Jim who? Credit: Debby Wong/Shutterstock.com

Comedian Jim Breuer — who is best known for playing a Goat Boy during his brief stint at Saturday Night Live and who was outshined by Dave Chapelle, Harland Williams, and Buttercup the dead horse in the film Half-Baked — just compared vaccination requirements at performance venues to “segregation,” to which we say bahhhhh-bye.

Breuer is the latest famous — or rather, barely famous — comedian to denounce COVID-19 vaccination requirements, joining fellow SNL alum Rob Schneider, who has recently referred to the vaccine as “experimental gene therapy” which might as well be the title of a Deuce Bigalow installment.

Anyway, Breuer took to Facebook over the weekend to announce that he would be pulling out of scheduled performances at a pair of venues in New Jersey as well as the Royal Oak Music Theatre, where the 54-year-old was set to perform on Oct. 1. The reason? Both venues require proof of full vaccination to attend shows.

“For some of them [venues] it’s the governors,” Breuer said in an unhinged 22-minute Facebook video. “For some of them it’s personal choice. Either way, they gotta do what they gotta to do or feel they have to do but, I’m telling you, the Royal Oak Theatre? I love that theatre, [but] I’m not doing it.”

He, a white, god-fearing man, went on to call the policies implemented by concert promoters Live Nation and AEG, which operates Royal Oak Music Theatre, as being akin to “segregation”.

“I know I’m going to sacrifice a lot of money, but I’m not going to be enslaved to the system or money,” he added.

Breuer also said that if we cared about humanity we would have listened to what podcaster and general misinformation spreader Joe Rogan said about vaccines and his claims that he cured COVID, which he contracted, by taking ivermectin, a horse dewormer. (The FDA advises against using ivermectin to treat COVID-19, and Rogan’s “kitchen sink” approach to treating COVID-19 makes it difficult to tell whether the drug helped him at all.)

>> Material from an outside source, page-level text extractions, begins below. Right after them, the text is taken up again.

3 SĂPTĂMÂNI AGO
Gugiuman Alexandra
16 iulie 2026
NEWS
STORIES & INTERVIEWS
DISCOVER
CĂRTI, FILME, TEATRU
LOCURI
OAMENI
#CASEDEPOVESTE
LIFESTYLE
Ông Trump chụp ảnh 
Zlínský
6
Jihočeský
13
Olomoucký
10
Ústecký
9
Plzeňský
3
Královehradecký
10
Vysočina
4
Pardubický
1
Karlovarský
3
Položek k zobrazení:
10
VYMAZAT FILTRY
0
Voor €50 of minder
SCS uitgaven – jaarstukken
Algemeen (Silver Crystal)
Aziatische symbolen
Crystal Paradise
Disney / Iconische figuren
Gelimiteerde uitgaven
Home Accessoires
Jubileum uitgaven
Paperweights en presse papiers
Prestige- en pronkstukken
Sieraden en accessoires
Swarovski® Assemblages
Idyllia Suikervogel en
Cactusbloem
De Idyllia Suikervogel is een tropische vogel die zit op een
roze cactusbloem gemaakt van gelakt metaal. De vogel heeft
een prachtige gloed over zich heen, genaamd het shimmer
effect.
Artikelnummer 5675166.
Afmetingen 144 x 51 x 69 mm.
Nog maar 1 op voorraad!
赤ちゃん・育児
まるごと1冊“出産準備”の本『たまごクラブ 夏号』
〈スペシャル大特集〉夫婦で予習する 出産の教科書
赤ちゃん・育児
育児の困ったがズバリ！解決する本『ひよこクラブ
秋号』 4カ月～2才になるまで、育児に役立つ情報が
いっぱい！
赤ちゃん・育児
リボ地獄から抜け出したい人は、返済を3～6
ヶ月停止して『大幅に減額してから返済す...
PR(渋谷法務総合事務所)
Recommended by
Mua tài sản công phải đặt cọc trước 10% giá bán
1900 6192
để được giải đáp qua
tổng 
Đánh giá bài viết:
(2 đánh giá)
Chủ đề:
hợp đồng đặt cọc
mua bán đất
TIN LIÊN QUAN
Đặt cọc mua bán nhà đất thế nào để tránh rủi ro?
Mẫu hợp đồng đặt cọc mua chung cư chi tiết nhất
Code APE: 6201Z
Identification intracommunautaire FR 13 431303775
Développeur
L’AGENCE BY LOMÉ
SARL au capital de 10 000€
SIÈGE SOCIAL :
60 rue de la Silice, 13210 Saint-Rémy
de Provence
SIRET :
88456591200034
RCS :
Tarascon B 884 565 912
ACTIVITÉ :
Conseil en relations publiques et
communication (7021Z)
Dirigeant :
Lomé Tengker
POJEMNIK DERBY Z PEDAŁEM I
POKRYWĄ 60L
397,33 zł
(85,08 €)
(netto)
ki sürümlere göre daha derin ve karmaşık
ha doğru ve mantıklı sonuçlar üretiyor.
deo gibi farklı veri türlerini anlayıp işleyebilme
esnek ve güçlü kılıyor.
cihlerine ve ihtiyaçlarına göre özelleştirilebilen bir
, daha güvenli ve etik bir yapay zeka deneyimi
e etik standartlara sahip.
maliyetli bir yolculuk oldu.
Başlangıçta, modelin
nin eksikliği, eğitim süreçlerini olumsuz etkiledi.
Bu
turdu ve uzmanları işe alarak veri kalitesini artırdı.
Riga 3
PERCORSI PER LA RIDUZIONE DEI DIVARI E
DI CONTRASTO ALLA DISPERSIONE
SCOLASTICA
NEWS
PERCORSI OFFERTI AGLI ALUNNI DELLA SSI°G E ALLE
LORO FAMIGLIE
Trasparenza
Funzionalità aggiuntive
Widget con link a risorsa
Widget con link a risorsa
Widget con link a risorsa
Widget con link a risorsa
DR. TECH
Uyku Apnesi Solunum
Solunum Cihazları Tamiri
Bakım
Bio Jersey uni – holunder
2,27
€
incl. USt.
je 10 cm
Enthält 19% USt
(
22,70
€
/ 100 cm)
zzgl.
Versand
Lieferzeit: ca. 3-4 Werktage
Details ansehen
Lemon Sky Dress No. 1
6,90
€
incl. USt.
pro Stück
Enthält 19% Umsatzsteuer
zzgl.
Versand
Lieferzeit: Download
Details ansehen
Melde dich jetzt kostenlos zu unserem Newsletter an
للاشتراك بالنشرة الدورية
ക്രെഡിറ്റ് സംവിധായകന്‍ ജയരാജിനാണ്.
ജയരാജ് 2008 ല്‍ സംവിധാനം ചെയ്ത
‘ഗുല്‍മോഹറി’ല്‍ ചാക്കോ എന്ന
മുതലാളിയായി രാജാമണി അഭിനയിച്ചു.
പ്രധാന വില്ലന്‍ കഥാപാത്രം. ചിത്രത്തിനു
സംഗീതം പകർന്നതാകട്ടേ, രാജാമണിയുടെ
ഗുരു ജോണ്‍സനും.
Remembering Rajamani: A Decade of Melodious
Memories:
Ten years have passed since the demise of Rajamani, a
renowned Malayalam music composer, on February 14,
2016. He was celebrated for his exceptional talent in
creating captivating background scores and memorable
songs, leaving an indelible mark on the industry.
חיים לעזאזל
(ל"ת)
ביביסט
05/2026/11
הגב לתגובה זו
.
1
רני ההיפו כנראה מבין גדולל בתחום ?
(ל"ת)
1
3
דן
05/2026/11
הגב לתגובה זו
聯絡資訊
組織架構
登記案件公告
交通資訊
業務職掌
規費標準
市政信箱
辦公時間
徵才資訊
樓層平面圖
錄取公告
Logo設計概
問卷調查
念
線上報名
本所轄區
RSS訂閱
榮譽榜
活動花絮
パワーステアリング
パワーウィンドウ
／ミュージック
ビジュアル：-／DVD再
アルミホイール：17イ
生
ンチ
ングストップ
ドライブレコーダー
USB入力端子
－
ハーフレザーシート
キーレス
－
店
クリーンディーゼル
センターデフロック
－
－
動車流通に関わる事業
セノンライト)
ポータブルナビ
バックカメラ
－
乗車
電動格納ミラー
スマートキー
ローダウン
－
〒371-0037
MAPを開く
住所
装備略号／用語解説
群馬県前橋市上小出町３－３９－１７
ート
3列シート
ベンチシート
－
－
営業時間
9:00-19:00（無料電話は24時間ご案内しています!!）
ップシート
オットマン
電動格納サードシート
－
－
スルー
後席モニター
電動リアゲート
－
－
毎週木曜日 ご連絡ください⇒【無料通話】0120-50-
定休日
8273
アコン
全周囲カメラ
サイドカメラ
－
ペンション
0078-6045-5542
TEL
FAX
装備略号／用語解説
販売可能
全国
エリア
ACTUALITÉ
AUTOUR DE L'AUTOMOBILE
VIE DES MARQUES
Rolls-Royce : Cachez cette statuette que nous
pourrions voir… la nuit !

The comedian also said that he communicated with Royal Oak Music Theatre who asked him to reschedule rather than cancel, which Breuer perceived as optimism.

“Their hopes that these big companies that do all the touring and book these venues, own the venues, monopolize venues and get paid by big pharmaceutical to make lots of money, they’re hoping that this changes, but until it does I cannot perform these venues,” he said.

Somewhere near the end of the video Bruer says god spoke to him and instructed him to serve the public by making us laugh. Anyone want to give him the bad news?